[Records contained in a dataset]
● ● ●
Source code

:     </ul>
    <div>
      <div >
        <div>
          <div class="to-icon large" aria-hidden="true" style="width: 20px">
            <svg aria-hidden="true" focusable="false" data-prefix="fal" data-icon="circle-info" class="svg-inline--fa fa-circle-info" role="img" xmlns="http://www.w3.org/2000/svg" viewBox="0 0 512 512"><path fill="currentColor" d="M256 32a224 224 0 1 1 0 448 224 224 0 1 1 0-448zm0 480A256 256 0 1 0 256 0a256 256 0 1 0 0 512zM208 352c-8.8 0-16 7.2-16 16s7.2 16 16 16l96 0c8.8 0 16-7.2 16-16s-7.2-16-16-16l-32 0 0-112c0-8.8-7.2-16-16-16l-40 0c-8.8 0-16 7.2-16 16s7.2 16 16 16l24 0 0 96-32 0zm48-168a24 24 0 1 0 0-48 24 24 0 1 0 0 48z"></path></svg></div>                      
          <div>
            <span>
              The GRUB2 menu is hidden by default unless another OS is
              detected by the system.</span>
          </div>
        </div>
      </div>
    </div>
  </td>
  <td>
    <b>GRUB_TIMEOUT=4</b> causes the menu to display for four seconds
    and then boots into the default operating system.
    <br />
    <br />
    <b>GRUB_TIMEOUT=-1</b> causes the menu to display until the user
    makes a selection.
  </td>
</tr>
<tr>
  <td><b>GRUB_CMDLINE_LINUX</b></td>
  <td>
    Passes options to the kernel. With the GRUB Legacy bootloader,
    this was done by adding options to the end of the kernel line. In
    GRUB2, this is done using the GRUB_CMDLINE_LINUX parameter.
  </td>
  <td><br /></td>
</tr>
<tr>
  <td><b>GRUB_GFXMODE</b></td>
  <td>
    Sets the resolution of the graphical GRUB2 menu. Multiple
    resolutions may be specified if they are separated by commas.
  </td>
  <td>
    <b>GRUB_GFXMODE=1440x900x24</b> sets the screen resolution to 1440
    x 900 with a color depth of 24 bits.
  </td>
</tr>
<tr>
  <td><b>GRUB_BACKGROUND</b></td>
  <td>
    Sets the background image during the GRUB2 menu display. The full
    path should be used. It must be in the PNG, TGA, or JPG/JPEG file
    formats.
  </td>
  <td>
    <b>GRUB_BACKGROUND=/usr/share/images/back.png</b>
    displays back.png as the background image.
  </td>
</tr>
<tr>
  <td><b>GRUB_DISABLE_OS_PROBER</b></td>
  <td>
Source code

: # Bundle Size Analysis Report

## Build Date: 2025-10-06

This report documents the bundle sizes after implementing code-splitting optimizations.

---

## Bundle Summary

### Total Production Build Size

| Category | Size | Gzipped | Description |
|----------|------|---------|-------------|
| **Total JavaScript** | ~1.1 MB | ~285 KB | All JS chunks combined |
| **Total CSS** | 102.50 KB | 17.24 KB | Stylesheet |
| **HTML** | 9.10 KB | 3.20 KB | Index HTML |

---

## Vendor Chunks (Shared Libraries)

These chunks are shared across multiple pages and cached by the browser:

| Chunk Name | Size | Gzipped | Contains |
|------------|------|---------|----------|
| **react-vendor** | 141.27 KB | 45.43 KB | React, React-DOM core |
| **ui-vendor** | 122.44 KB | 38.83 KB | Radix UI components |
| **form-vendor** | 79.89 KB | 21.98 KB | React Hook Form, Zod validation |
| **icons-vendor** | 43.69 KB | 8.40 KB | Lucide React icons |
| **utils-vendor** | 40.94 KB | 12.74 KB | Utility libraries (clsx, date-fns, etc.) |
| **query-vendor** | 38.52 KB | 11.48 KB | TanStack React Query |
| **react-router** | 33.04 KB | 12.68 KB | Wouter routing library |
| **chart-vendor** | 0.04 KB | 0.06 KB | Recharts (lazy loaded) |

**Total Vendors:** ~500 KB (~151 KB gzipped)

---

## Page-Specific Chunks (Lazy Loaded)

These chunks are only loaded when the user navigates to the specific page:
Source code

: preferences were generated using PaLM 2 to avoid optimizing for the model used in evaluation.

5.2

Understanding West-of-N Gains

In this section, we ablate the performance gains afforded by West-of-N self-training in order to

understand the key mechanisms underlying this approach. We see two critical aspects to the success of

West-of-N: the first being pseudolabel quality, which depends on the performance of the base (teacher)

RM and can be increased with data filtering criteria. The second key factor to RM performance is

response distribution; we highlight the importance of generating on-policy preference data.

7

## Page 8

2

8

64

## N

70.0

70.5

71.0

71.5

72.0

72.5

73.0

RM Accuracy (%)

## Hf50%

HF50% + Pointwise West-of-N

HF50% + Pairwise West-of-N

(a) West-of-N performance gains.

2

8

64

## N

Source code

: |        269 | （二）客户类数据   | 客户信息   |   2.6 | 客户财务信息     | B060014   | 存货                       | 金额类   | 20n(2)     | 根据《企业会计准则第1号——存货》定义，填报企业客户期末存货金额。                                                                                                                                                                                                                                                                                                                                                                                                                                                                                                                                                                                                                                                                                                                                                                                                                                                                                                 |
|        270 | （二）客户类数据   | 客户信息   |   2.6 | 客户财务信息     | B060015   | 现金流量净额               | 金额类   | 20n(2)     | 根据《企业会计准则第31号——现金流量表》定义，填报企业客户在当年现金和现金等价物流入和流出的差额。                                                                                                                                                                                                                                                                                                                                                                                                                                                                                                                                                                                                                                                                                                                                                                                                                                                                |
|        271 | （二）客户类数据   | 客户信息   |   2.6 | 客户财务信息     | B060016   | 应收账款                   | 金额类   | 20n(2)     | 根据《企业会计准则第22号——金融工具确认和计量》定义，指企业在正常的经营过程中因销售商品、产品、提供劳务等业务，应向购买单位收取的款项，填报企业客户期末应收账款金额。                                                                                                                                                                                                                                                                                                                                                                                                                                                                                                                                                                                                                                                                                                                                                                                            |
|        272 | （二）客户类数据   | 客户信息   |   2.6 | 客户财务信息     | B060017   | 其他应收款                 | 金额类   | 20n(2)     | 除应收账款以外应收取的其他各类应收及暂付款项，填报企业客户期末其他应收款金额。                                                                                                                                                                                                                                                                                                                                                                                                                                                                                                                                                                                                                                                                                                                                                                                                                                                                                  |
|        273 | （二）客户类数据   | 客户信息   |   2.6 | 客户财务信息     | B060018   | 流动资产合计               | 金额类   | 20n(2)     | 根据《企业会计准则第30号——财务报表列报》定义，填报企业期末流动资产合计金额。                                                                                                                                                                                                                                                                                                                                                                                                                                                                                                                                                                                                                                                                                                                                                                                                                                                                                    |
● ● ●
-- Exercise goal --
So that no detail is lost, give every line of the data again exactly.

-- Reply to the exercise --
Source code

:     </ul>
    <div>
      <div >
        <div>
          <div class="to-icon large" aria-hidden="true" style="width: 20px">
            <svg aria-hidden="true" focusable="false" data-prefix="fal" data-icon="circle-info" class="svg-inline--fa fa-circle-info" role="img" xmlns="http://www.w3.org/2000/svg" viewBox="0 0 512 512"><path fill="currentColor" d="M256 32a224 224 0 1 1 0 448 224 224 0 1 1 0-448zm0 480A256 256 0 1 0 256 0a256 256 0 1 0 0 512zM208 352c-8.8 0-16 7.2-16 16s7.2 16 16 16l96 0c8.8 0 16-7.2 16-16s-7.2-16-16-16l-32 0 0-112c0-8.8-7.2-16-16-16l-40 0c-8.8 0-16 7.2-16 16s7.2 16 16 16l24 0 0 96-32 0zm48-168a24 24 0 1 0 0-48 24 24 0 1 0 0 48z"></path></svg></div>                      
          <div>
            <span>
              The GRUB2 menu is hidden by default unless another OS is
              detected by the system.</span>
          </div>
        </div>
      </div>
    </div>
  </td>
  <td>
    <b>GRUB_TIMEOUT=4</b> causes the menu to display for four seconds
    and then boots into the default operating system.
    <br />
    <br />
    <b>GRUB_TIMEOUT=-1</b> causes the menu to display until the user
    makes a selection.
  </td>
</tr>
<tr>
  <td><b>GRUB_CMDLINE_LINUX</b></td>
  <td>
    Passes options to the kernel. With the GRUB Legacy bootloader,
    this was done by adding options to the end of the kernel line. In
    GRUB2, this is done using the GRUB_CMDLINE_LINUX parameter.
  </td>
  <td><br /></td>
</tr>
<tr>
  <td><b>GRUB_GFXMODE</b></td>
  <td>
    Sets the resolution of the graphical GRUB2 menu. Multiple
    resolutions may be specified if they are separated by commas.
  </td>
  <td>
    <b>GRUB_GFXMODE=1440x900x24</b> sets the screen resolution to 1440
    x 900 with a color depth of 24 bits.
  </td>
</tr>
<tr>
  <td><b>GRUB_BACKGROUND</b></td>
  <td>
    Sets the background image during the GRUB2 menu display. The full
    path should be used. It must be in the PNG, TGA, or JPG/JPEG file
    formats.
  </td>
  <td>
    <b>GRUB_BACKGROUND=/usr/share/images/back.png</b>
    displays back.png as the background image.
  </td>
</tr>
<tr>
  <td><b>GRUB_DISABLE_OS_PROBER</b></td>
  <td>
Source code

: # Bundle Size Analysis Report

## Build Date: 2025-10-06

This report documents the bundle sizes after implementing code-splitting optimizations.

---

## Bundle Summary

### Total Production Build Size

| Category | Size | Gzipped | Description |
|----------|------|---------|-------------|
| **Total JavaScript** | ~1.1 MB | ~285 KB | All JS chunks combined |
| **Total CSS** | 102.50 KB | 17.24 KB | Stylesheet |
| **HTML** | 9.10 KB | 3.20 KB | Index HTML |

---

## Vendor Chunks (Shared Libraries)

These chunks are shared across multiple pages and cached by the browser:

| Chunk Name | Size | Gzipped | Contains |
|------------|------|---------|----------|
| **react-vendor** | 141.27 KB | 45.43 KB | React, React-DOM core |
| **ui-vendor** | 122.44 KB | 38.83 KB | Radix UI components |
| **form-vendor** | 79.89 KB | 21.98 KB | React Hook Form, Zod validation |
| **icons-vendor** | 43.69 KB | 8.40 KB | Lucide React icons |
| **utils-vendor** | 40.94 KB | 12.74 KB | Utility libraries (clsx, date-fns, etc.) |
| **query-vendor** | 38.52 KB | 11.48 KB | TanStack React Query |
| **react-router** | 33.04 KB | 12.68 KB | Wouter routing library |
| **chart-vendor** | 0.04 KB | 0.06 KB | Recharts (lazy loaded) |

**Total Vendors:** ~500 KB (~151 KB gzipped)

---

## Page-Specific Chunks (Lazy Loaded)

These chunks are only loaded when the user navigates to the specific page:
Source code

: preferences were generated using PaLM 2 to avoid optimizing for the model used in evaluation.

5.2

Understanding West-of-N Gains

In this section, we ablate the performance gains afforded by West-of-N self-training in order to

understand the key mechanisms underlying this approach. We see two critical aspects to the success of

West-of-N: the first being pseudolabel quality, which depends on the performance of the base (teacher)

RM and can be increased with data filtering criteria. The second key factor to RM performance is

response distribution; we highlight the importance of generating on-policy preference data.

7

## Page 8

2

8

64

## N

70.0

70.5

71.0

71.5

72.0

72.5

73.0

RM Accuracy (%)

## Hf50%

HF50% + Pointwise West-of-N

HF50% + Pairwise West-of-N

(a) West-of-N performance gains.

2

8

64

## N

Source code

: |        269 | （二）客户类数据   | 客户信息   |   2.6 | 客户财务信息     | B060014   | 存货                       | 金额类   | 20n(2)     | 根据《企业会计准则第1号——存货》定义，填报企业客户期末存货金额。                                                                                                                                                                                                                                                                                                                                                                                                                                                                                                                                                                                                                                                                                                                                                                                                                                                                                                 |
|        270 | （二）客户类数据   | 客户信息   |   2.6 | 客户财务信息     | B060015   | 现金流量净额               | 金额类   | 20n(2)     | 根据《企业会计准则第31号——现金流量表》定义，填报企业客户在当年现金和现金等价物流入和流出的差额。                                                                                                                                                                                                                                                                                                                                                                                                                                                                                                                                                                                                                                                                                                                                                                                                                                                                |
|        271 | （二）客户类数据   | 客户信息   |   2.6 | 客户财务信息     | B060016   | 应收账款                   | 金额类   | 20n(2)     | 根据《企业会计准则第22号——金融工具确认和计量》定义，指企业在正常的经营过程中因销售商品、产品、提供劳务等业务，应向购买单位收取的款项，填报企业客户期末应收账款金额。                                                                                                                                                                                                                                                                                                                                                                                                                                                                                                                                                                                                                                                                                                                                                                                            |
|        272 | （二）客户类数据   | 客户信息   |   2.6 | 客户财务信息     | B060017   | 其他应收款                 | 金额类   | 20n(2)     | 除应收账款以外应收取的其他各类应收及暂付款项，填报企业客户期末其他应收款金额。                                                                                                                                                                                                                                                                                                                                                                                                                                                                                                                                                                                                                                                                                                                                                                                                                                                                                  |
|        273 | （二）客户类数据   | 客户信息   |   2.6 | 客户财务信息     | B060018   | 流动资产合计               | 金额类   | 20n(2)     | 根据《企业会计准则第30号——财务报表列报》定义，填报企业期末流动资产合计金额。                                                                                                                                                                                                                                                                                                                                                                                                                                                                                                                                                                                                                                                                                                                                                                                                                                                                                    |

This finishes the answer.